West Bethlehem residents are at 4 or more times the risk of developing cancer

(The latest in a series of posts relating to the environment, Bethlehem’s Climate Action Plan, and Bethlehem’s Environmental Advisory Council)

This disturbing article escaped Gadfly’s attention till a member of the “Next Door” blog posted:

West Bethlehem residents are at 4 or more times the risk of developing cancer as a result of ethylene oxide pollution from B. Braun’s plant in Hanover township. I, for one, am very concerned about this news and risk. Has anyone brought this up to city council or our state reps?

Binghui Huang, “EPA raises concern about elevated cancer risk for people living around B. Braun plant near Allentown.” Morning Call, July 20, 2019.

A medical device company suspended operations in a Chicago suburb for most of this year after mounting community pressure prompted the state to order the facility to stop releasing a carcinogenic chemical into the air.

But more than 700 miles to the east, a Lehigh Valley medical device company hasn’t faced the same pressure to stop emitting the chemical — ethylene oxide — even though it released about 50% more of the chemical than the Sterigenics plant outside Chicago in 2016, the latest year with EPA emission data for both companies.

B. Braun, a German medical and pharmaceutical device company with a plant in Hanover Township, Lehigh County, by Lehigh Valley International Airport, is the 12th biggest polluter of ethylene oxide nationwide, according to EPA’s latest cancer-causing pollution data. Ethylene oxide, a gas commonly used to sterilize medical equipment, is linked to breast cancer and non-Hodgkin lymphoma, among others.Braun has broken no laws in its ethylene oxide emissions, which from 2008 to 2015 increased from about 1,900 pounds to 7,600 pounds, according to EPA data. The company is permitted to release up to 20,000 pounds of the gas per year, said Colleen Connolly, a spokeswoman with the Pennsylvania Department of Environmental Protection. Since 2015, B. Braun’s emissions have decreased each year to 4,660 pounds in 2018, according to the company and the EPA.

The EPA says there may be an elevated health risk in areas where the possibility of getting cancer from breathing the polluted air over a lifetime is greater than 1 in 10,000 people. The agency applies that standard when determining which facilities need to reduce emissions. On July 10, the EPA contacted the DEP with its concerns about ethylene oxide emissions from B. Braun, Connolly said. DEP likely will inspect the facility in the coming weeks, including reviewing possible ethylene oxide leaks, she added.

In 2014, the data show that B. Braun accounted for 92% of all of Pennsylvania’s ethylene oxide emissions, putting more than 41,000 residents near its plant at a higher risk of developing cancer under the federal standard.

“B. Braun’s highest priority is the health and safety of our employees, our community, and millions of patients who depend on our medical products,” he said in a prepared statement. “We would not operate our facility if we believed our operations created an unsafe environment for our employees or our neighbors.”

One Hanover Township neighborhood immediately surrounding the airport — bordered to the west by the Lehigh River and to the east by Schoenersville Road, and including Route 22 — has a cancer risk from ethylene oxide that is greater than 200 times that of the state average risk, which is 2.4 per 1 million people.

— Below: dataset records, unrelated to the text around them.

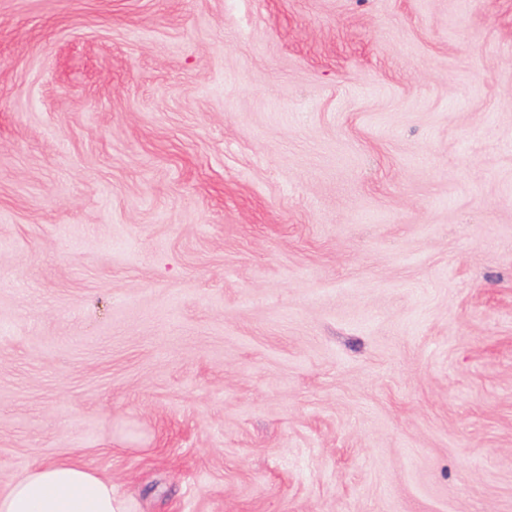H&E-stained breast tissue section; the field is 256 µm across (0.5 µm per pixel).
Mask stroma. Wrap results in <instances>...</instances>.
Masks as SVG:
<instances>
[{"mask_svg":"<svg viewBox=\"0 0 512 512\" xmlns=\"http://www.w3.org/2000/svg\"><path fill=\"white\" fill-rule=\"evenodd\" d=\"M512 512V0H0V491ZM0 512H124L112 482L79 458L43 462L0 494Z\"/></svg>","mask_w":512,"mask_h":512,"instance_id":"stroma-1","label":"stroma"}]
</instances>
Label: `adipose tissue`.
Returning a JSON list of instances; mask_svg holds the SVG:
<instances>
[{
    "label": "adipose tissue",
    "mask_w": 512,
    "mask_h": 512,
    "mask_svg": "<svg viewBox=\"0 0 512 512\" xmlns=\"http://www.w3.org/2000/svg\"><path fill=\"white\" fill-rule=\"evenodd\" d=\"M0 512H124L112 482L71 457L41 463L0 494Z\"/></svg>",
    "instance_id": "adipose-tissue-1"
}]
</instances>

Nationally, that ratio is 1.3 in 1 million.

U.S. Rep. Susan Wild, D-7th District, said last week she will ask the CDC to study the effects of ethylene oxide pollution on Lehigh Valley residents.

Braun’s manufacturing plant is in an industrial area, but just down the block from Hanover Township’s Allendale neighborhood, with townhouses, a playground and a dog park.

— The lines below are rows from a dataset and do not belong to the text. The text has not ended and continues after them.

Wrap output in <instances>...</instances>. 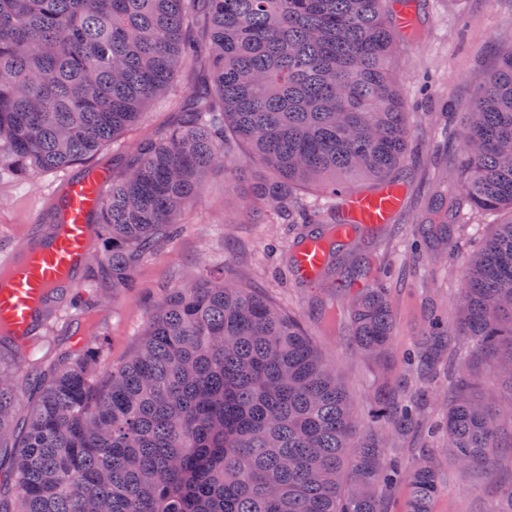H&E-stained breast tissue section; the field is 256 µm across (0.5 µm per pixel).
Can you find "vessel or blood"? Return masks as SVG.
<instances>
[{
    "instance_id": "1",
    "label": "vessel or blood",
    "mask_w": 512,
    "mask_h": 512,
    "mask_svg": "<svg viewBox=\"0 0 512 512\" xmlns=\"http://www.w3.org/2000/svg\"><path fill=\"white\" fill-rule=\"evenodd\" d=\"M106 177L100 170L68 181L64 198L56 205L62 229L55 232L50 225L37 226V234L49 237L46 245L35 249L30 240H23L18 256L6 263V273L0 275V321L8 324L16 344H25L36 335L35 316L55 289L76 288L75 275L87 263V222L100 209V185ZM403 201L404 190L394 183L371 194L353 192L342 197L337 204L338 240L347 243L360 233L391 223ZM292 255L295 279L311 283L327 261L328 248L323 238L313 236L294 248Z\"/></svg>"
}]
</instances>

Unlike the situation with B. Braun, which has brought no public outcry, emissions from the Sterigenics plant in Willowbrook, Illinois, had people up in arms.

Gadfly gathers that data shows that air quality in Bethlehem is not good. For some odd reason Gadfy remembers that a speaker at the Martin Tower evening meeting at Nitschmann asked our Health Director why. If memory serves, she said, somewhat fatalistically, that we are in a valley. Didn’t seem like a good answer.

But we certainly don’t need this “present” to add to the mix.

It’s Thursday, August 1, do you know where your local Climate Action Plan is?

One thought on “West Bethlehem residents are at 4 or more times the risk of developing cancer

  1. I think the statement that ‘West Bethlehem residents are at 4 or more times the risk of developing cancer as a result of ethylene oxide pollution from B. Braun’s plant in Hanover township’ probably over-states the risk, since the plant has been steadily reducing emissions for several years and does not have many people living in its immediate vicinity.

    What I don’t know at all, how far from the plant do you have to be in order to be safe?